There’s no question that 2015 has been an amazing year for avid readers, booksellers, and the entire book industry. But even in a twelve-month period as jam-packed with literary goodness as this one was, it’s natural that a few personal favorites would emerge. So before 2015 becomes (forgive me) another year in the books, I wanted to hand out a few year-end “awards” to those books that stood out most clearly to me. When I look back on 2015, these are the books I’ll remember most fondly:
Favorite Family Saga: The Children’s Crusade, by Ann Packer. I loved this book for its characters – who were all beautifully-drawn and sympathetic in their own ways – and perhaps even more for the way it used seemingly small moments to create an entire picture of the Blair family’s life and history.

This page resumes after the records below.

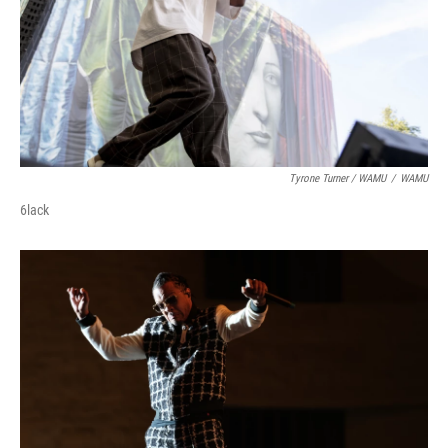
Tyrone Turner / WAMU
/
WAMU
6lack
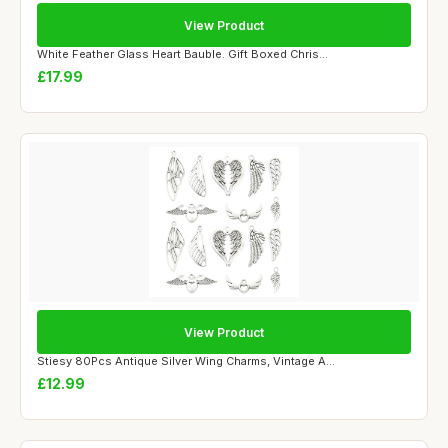
View Product
White Feather Glass Heart Bauble. Gift Boxed Chris...
£17.99
View Product
Stiesy 80Pcs Antique Silver Wing Charms, Vintage A...
£12.99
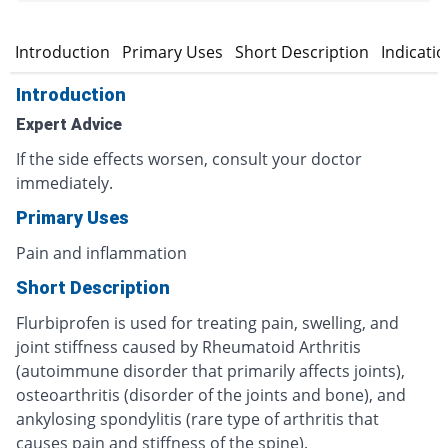
Introduction
Primary Uses
Short Description
Indicati
Introduction
Expert Advice
If the side effects worsen, consult your doctor
immediately.
Primary Uses
Pain and inflammation
Short Description
Flurbiprofen is used for treating pain, swelling, and
joint stiffness caused by Rheumatoid Arthritis
(autoimmune disorder that primarily affects joints),
osteoarthritis (disorder of the joints and bone), and
ankylosing spondylitis (rare type of arthritis that
causes pain and stiffness of the spine).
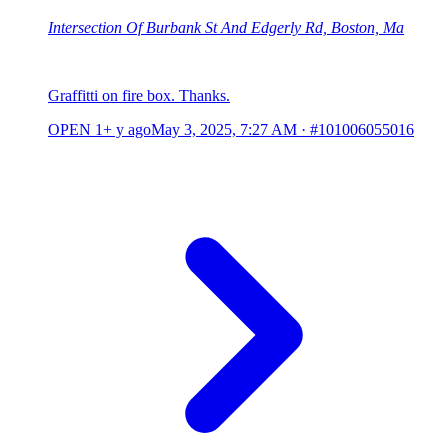
Intersection Of Burbank St And Edgerly Rd, Boston, Ma
Graffitti on fire box. Thanks.
OPEN
1+ y ago
May 3, 2025, 7:27 AM
·
#101006055016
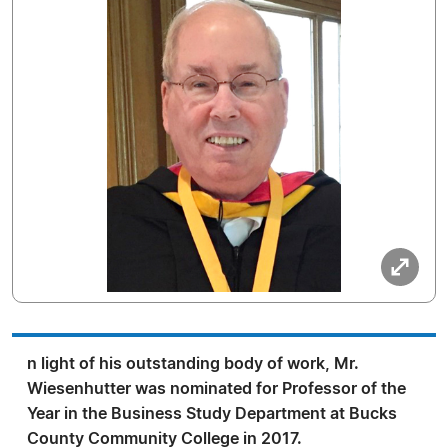
n light of his outstanding body of work, Mr.
Wiesenhutter was nominated for Professor of the
Year in the Business Study Department at Bucks
County Community College in 2017.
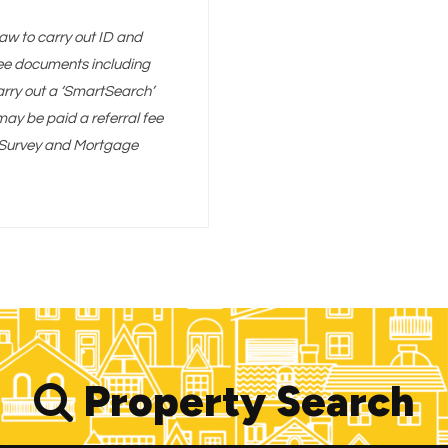
aw to carry out ID and
 see documents including
arry out a ‘SmartSearch’
y be paid a referral fee
g, Survey and Mortgage
Property Search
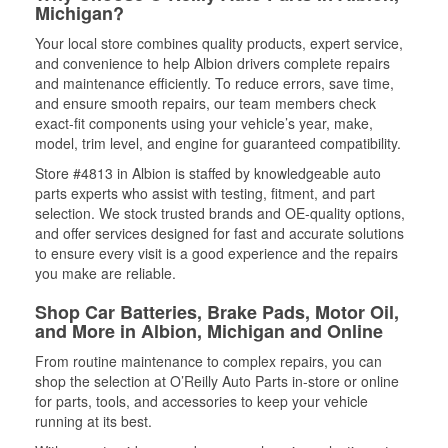
Michigan?
Your local store combines quality products, expert service,
and convenience to help Albion drivers complete repairs
and maintenance efficiently. To reduce errors, save time,
and ensure smooth repairs, our team members check
exact-fit components using your vehicle’s year, make,
model, trim level, and engine for guaranteed compatibility.
Store #4813 in Albion is staffed by knowledgeable auto
parts experts who assist with testing, fitment, and part
selection. We stock trusted brands and OE-quality options,
and offer services designed for fast and accurate solutions
to ensure every visit is a good experience and the repairs
you make are reliable.
Shop Car Batteries, Brake Pads, Motor Oil,
and More in Albion, Michigan and Online
From routine maintenance to complex repairs, you can
shop the selection at O’Reilly Auto Parts in-store or online
for parts, tools, and accessories to keep your vehicle
running at its best.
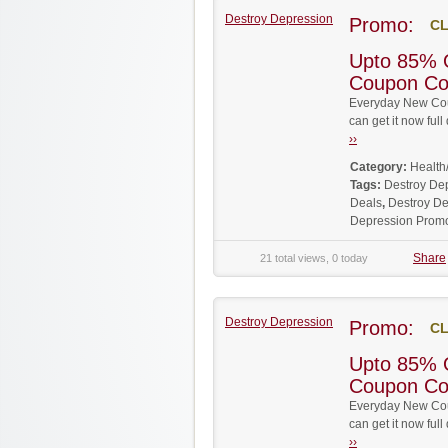
Destroy Depression
Promo:
CL
Upto 85% 
Coupon C
Everyday New Cou
can get it now fu
››
Category:
Health
Tags:
Destroy De
Deals
,
Destroy De
Depression Prom
Share
21 total views, 0 today
Destroy Depression
Promo:
CL
Upto 85% 
Coupon C
Everyday New Cou
can get it now fu
››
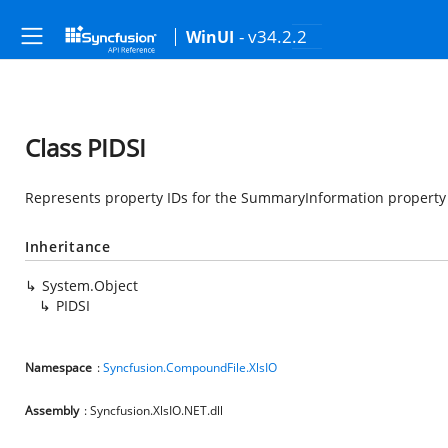
- v34.2.2
WinUI
Class PIDSI
Represents property IDs for the SummaryInformation property
Inheritance
System.Object
PIDSI
Namespace
:
Syncfusion.CompoundFile.XlsIO
Assembly
: Syncfusion.XlsIO.NET.dll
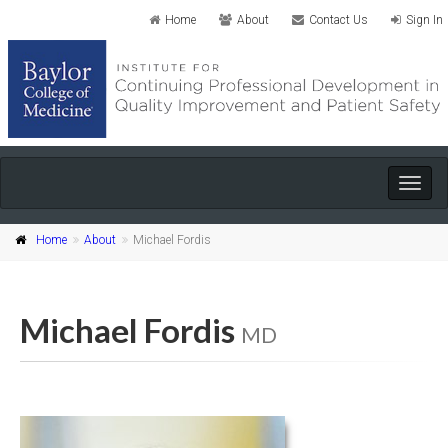
Home
About
Contact Us
Sign In
Togg
navig
Home
About
Michael Fordis
Michael Fordis
MD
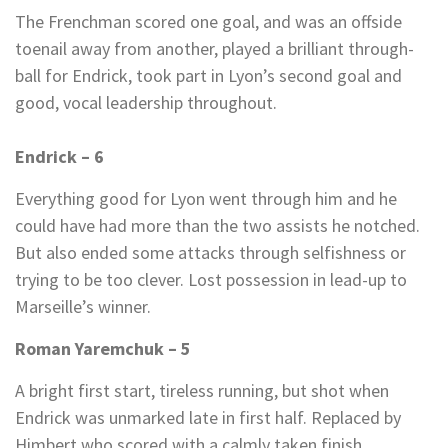
The Frenchman scored one goal, and was an offside
toenail away from another, played a brilliant through-
ball for Endrick, took part in Lyon’s second goal and
good, vocal leadership throughout.
Endrick – 6
Everything good for Lyon went through him and he
could have had more than the two assists he notched.
But also ended some attacks through selfishness or
trying to be too clever. Lost possession in lead-up to
Marseille’s winner.
Roman Yaremchuk – 5
A bright first start, tireless running, but shot when
Endrick was unmarked late in first half. Replaced by
Himbert who scored with a calmly taken finish.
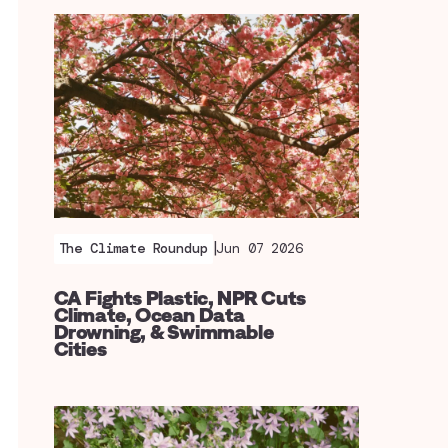
|
The Climate Roundup
Jun 07 2026
CA Fights Plastic, NPR Cuts
Climate, Ocean Data
Drowning, & Swimmable
Cities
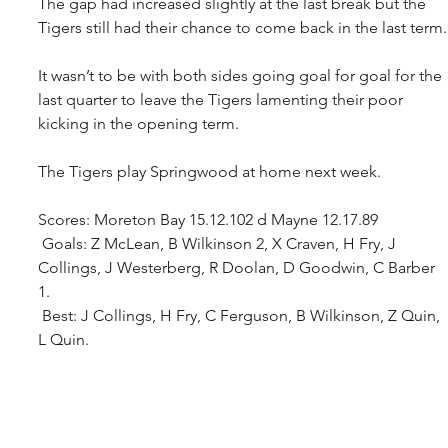
The gap had increased slightly at the last break but the 
Tigers still had their chance to come back in the last term.
It wasn’t to be with both sides going goal for goal for the 
last quarter to leave the Tigers lamenting their poor 
kicking in the opening term.
The Tigers play Springwood at home next week.
Scores: Moreton Bay 15.12.102 d Mayne 12.17.89
 Goals: Z McLean, B Wilkinson 2, X Craven, H Fry, J 
Collings, J Westerberg, R Doolan, D Goodwin, C Barber 
1. 
 Best: J Collings, H Fry, C Ferguson, B Wilkinson, Z Quin, 
L Quin.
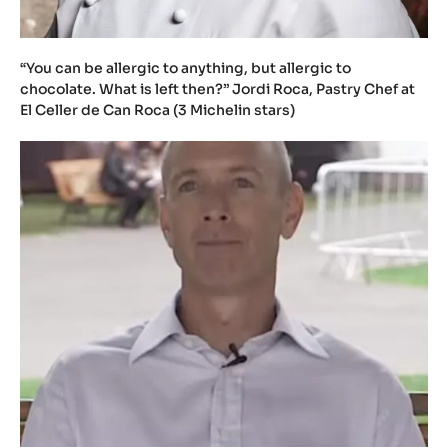
“You can be allergic to anything, but allergic to
chocolate. What is left then?” Jordi Roca, Pastry Chef at
El Celler de Can Roca (3 Michelin stars)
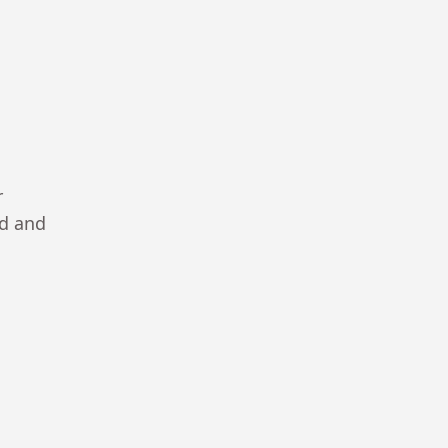
r
ad and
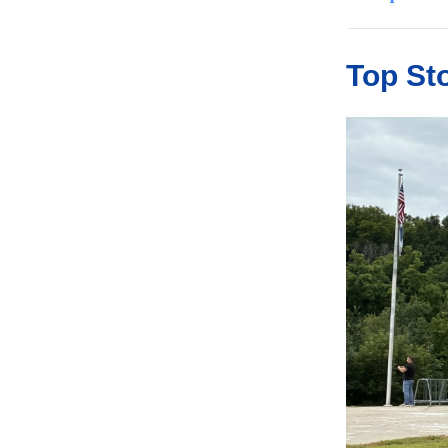
Top St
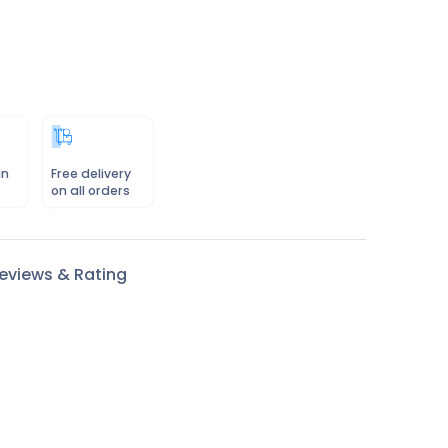
in
Free delivery
on all orders
eviews & Rating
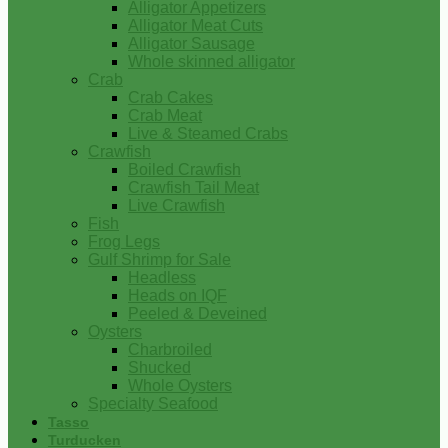
Alligator Appetizers
Alligator Meat Cuts
Alligator Sausage
Whole skinned alligator
Crab
Crab Cakes
Crab Meat
Live & Steamed Crabs
Crawfish
Boiled Crawfish
Crawfish Tail Meat
Live Crawfish
Fish
Frog Legs
Gulf Shrimp for Sale
Headless
Heads on IQF
Peeled & Deveined
Oysters
Charbroiled
Shucked
Whole Oysters
Specialty Seafood
Tasso
Turducken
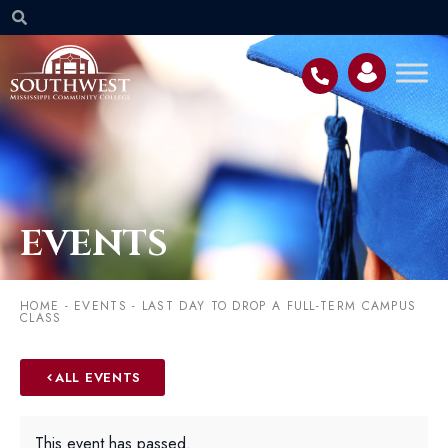
EVENTS
HOME
-
EVENTS
-
LAST DAY TO DROP A FULL-TERM CAMPUS
CLASS
ALL EVENTS
This event has passed.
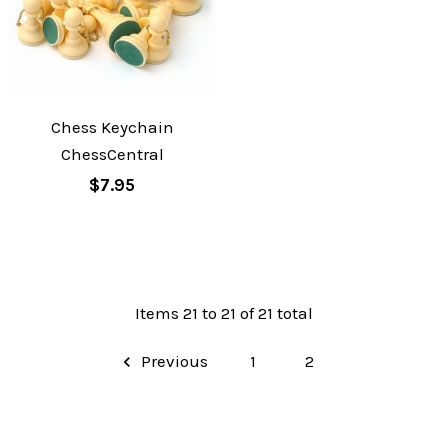
Chess Keychain
ChessCentral
$7.95
Items 21 to 21 of 21 total
Previous
1
2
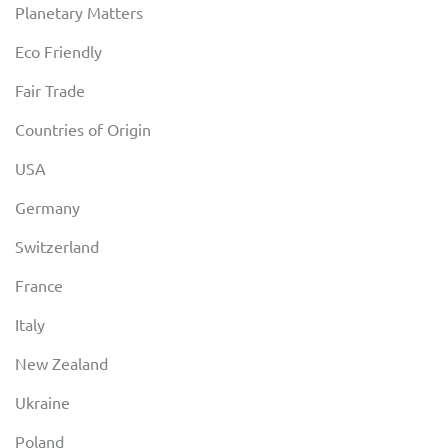
Planetary Matters
Eco Friendly
Fair Trade
Countries of Origin
USA
Germany
Switzerland
France
Italy
New Zealand
Ukraine
Poland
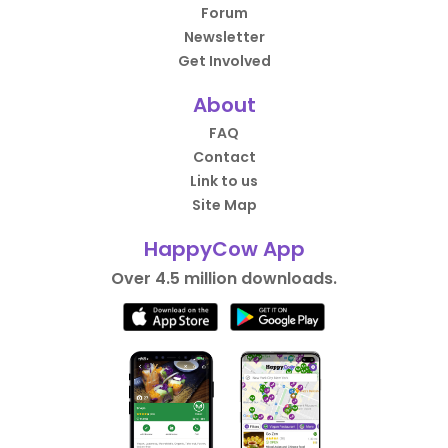
Forum
Newsletter
Get Involved
About
FAQ
Contact
Link to us
Site Map
HappyCow App
Over 4.5 million downloads.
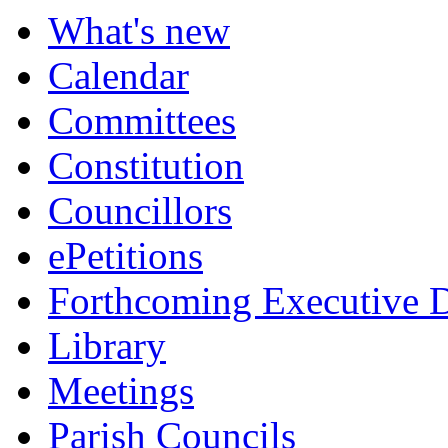
item
item
item
item
item
item
item
item
What's new
7.
8.
8.
9.
6.
6.
6.
6.
Calendar
Committees
Constitution
Councillors
ePetitions
Forthcoming Executive D
Library
Meetings
Parish Councils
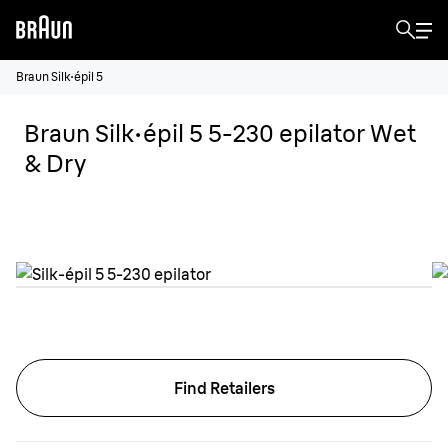
Braun Silk·épil 5
Braun Silk·épil 5 5-230 epilator Wet
& Dry
Find Retailers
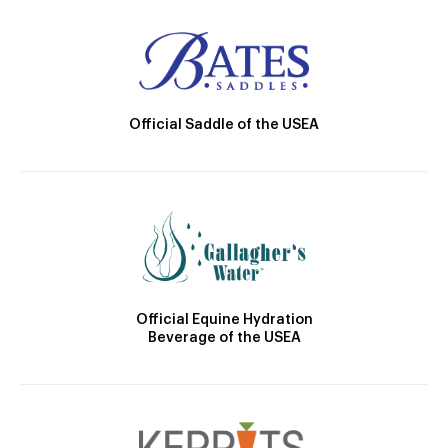
Official Saddle of the USEA
Official Equine Hydration
Beverage of the USEA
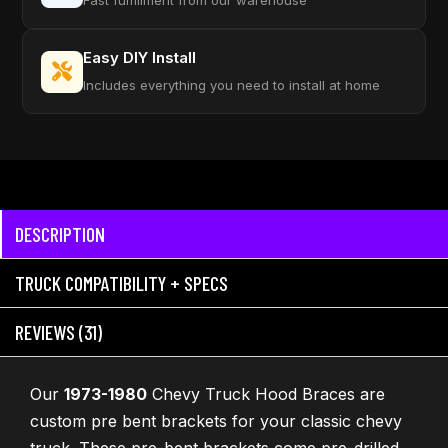
Fast fulfillment from our warehouse
Easy DIY Install
Includes everything you need to install at home
DESCRIPTION
TRUCK COMPATIBILITY + SPECS
REVIEWS (31)
Our
1973-1980
Chevy Truck Hood Braces are
custom pre bent brackets for your classic chevy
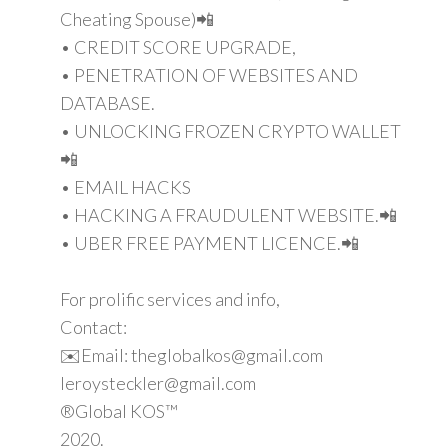
Cheating Spouse)📲
• CREDIT SCORE UPGRADE,
• PENETRATION OF WEBSITES AND
DATABASE.
• UNLOCKING FROZEN CRYPTO WALLET
📲
• EMAIL HACKS
• HACKING A FRAUDULENT WEBSITE.📲
• UBER FREE PAYMENT LICENCE.📲
For prolific services and info,
Contact:
✉️Email: theglobalkos@gmail.com
leroysteckler@gmail.com
®Global KOS™
2020.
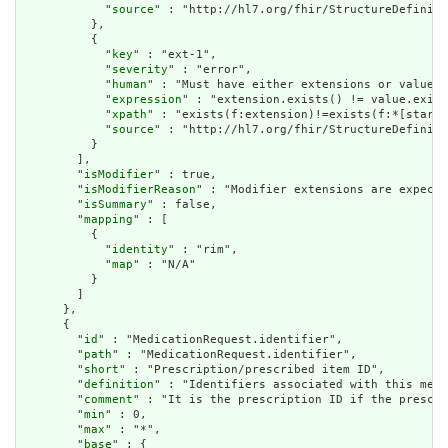
            "
source
" : "http://hl7.org/fhir/StructureDefiniti
          },

          {

            "
key
" : "ext-1",

            "
severity
" : "error",

            "
human
" : "Must have either extensions or value[x
            "
expression
" : "extension.exists() != value.exist
            "
xpath
" : "exists(f:extension)!=exists(f:*[starts
            "
source
" : "http://hl7.org/fhir/StructureDefiniti
          }

        ],

        "
isModifier
" : true,

        "
isModifierReason
" : "Modifier extensions are expecte
        "
isSummary
" : false,

        "
mapping
" : [

          {

            "
identity
" : "rim",

            "
map
" : "N/A"

          }

        ]

      },

      {

        "
id
" : "MedicationRequest.identifier",

        "
path
" : "MedicationRequest.identifier",

        "
short
" : "Prescription/prescribed item ID",

        "
definition
" : "Identifiers associated with this medi
        "
comment
" : "It is the prescription ID if the prescip
        "
min
" : 0,

        "
max
" : "*",

        "
base
" : {
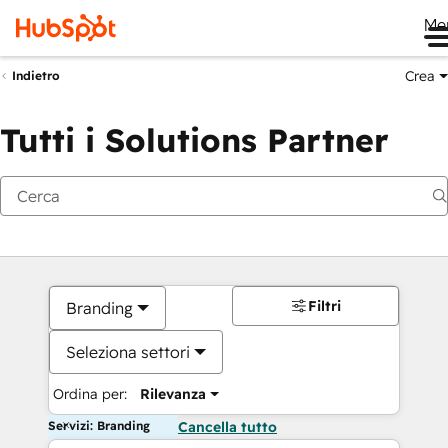
Me
Crea
Indietro
Tutti i Solutions Partner
Filtri
Branding
Seleziona settori
Ordina per:
Rilevanza
Servizi: Branding
Cancella tutto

Favorite Thriller: Pretty Baby by Mary Kubica. Thrillers often skirt the edges of believability; that’s what makes them so much fun! But Kubica’s Chicago-set story of a do-gooder who takes in a homeless girl and her baby was just the right amount of plausible. It was also perfectly paced and resolved in a way that I didn’t see coming.
Best Ending, Final Page Edition: My Sunshine Away, by M.O. Walsh. It’s so rare that a book ends exactly the way I want it to…and this one did.
Best Ending, Final Line Edition: Hausfrau, by Jill Alexander Essbaum. Awesome.
Favorite Portrait of a Marriage: Summerlong, by Dean Bakopoulos. Between thrillers and domestic dramas, I read a LOT of Marriage Stories in 2015, but no couple captured my heart quite like Don and Claire Lowry of Grinnell, Iowa. Despite their less-than-stellar behavior, I kept rooting for Don and Claire, and laughing all the way (because their story offered up something that way too many of these marriage portraits lacked: humor!).
Most Harrowing: Preparation for the Next Life by Atticus Lish. Man, this book was a rough ride at times…but a good example of how sometimes the hardest, saddest books are among the most rewarding.
Biggest Breath of Fresh Air: Kitchens of the Great Midwest by J. Ryan Stradal was exactly what I wanted to read at the time – clever, sensual and funny, and best of all, it didn’t remind me of anything else I had ever read.
Best of Last Year: Station Eleven, by Emily St. John Mandel. I was so glad I finally got to read this book, and I truly can’t say enough about how wonderful it is. A close runner-up: Smith Henderson’s superb Fourth of July Creek (my favorite of the books I read for our store’s book club).
Best Sense of Humor: Undermajordomo Minor by Patrick deWitt. If you love Monty Python, the Princess Bride, Wes Anderson movies, or any combination of these things, then do yourself a favor and read this book.
The Big-Name-Author Book that Actually Lived Up to the Hype: Purity by Jonathan Franzen. A great big time-jumping, globe-hopping, thought-provoking journey of a book…and I thought it was a blast.
Should’ve Gotten More Attention: The Wonder Garden by Lauren Acampora and The Girl Who Slept With God by Val Brelinski. Acampora and Brelinski are both debut authors, and I look forward to seeing what they do next.
Favorite Short Story Collection: Music for Wartime by Rebecca Makkai. In my opinion, everything about Makkai’s collection, from the construction of her stories to the subtle themes tying them together, was close to perfect.
Best New Idea: The Hogarth Shakespeare project, in which major authors will reimagine the Bard’s classic plays for a modern audience. Jeanette Winterson kicked things off this fall with The Gap of Time, her lovely take on A Winter’s Tale…and 2016 will bring Howard Jacobson’s redo of The Merchant of Venice and Anne Tyler’s take on The Taming of the Shrew. I. Can’t. WAIT.
My Top Five of the Year, in no particular order:
My Sunshine Away, by M.O. Walsh – because this was one of the first books I read this year, and I’m STILL thinking about how much I loved it.
Speak, by Louisa Hall – because I was amazed at how Hall took an idea that could have been pedantic and turned it into something so readable, and so moving.
Gold Fame Citrus, by Claire Vaye Watkins – because when I think about writers with a true gift for creating lush, vibrant, memorable pictures, I think of Watkins, and this strange, compelling book.
City on Fire, by Garth Risk Hallberg – because it was genuinely epic in scope, with a smart structure and a huge, engaging cast of characters.
A Little Life, by Hanya Yanagihara – because it was exquisitely written, emotionally cathartic, and every bit the masterpiece I was told it was. If I had to narrow this list down to just one book, this would be it.
Happy New Year, friends and fellow readers…onward and upward to 2016!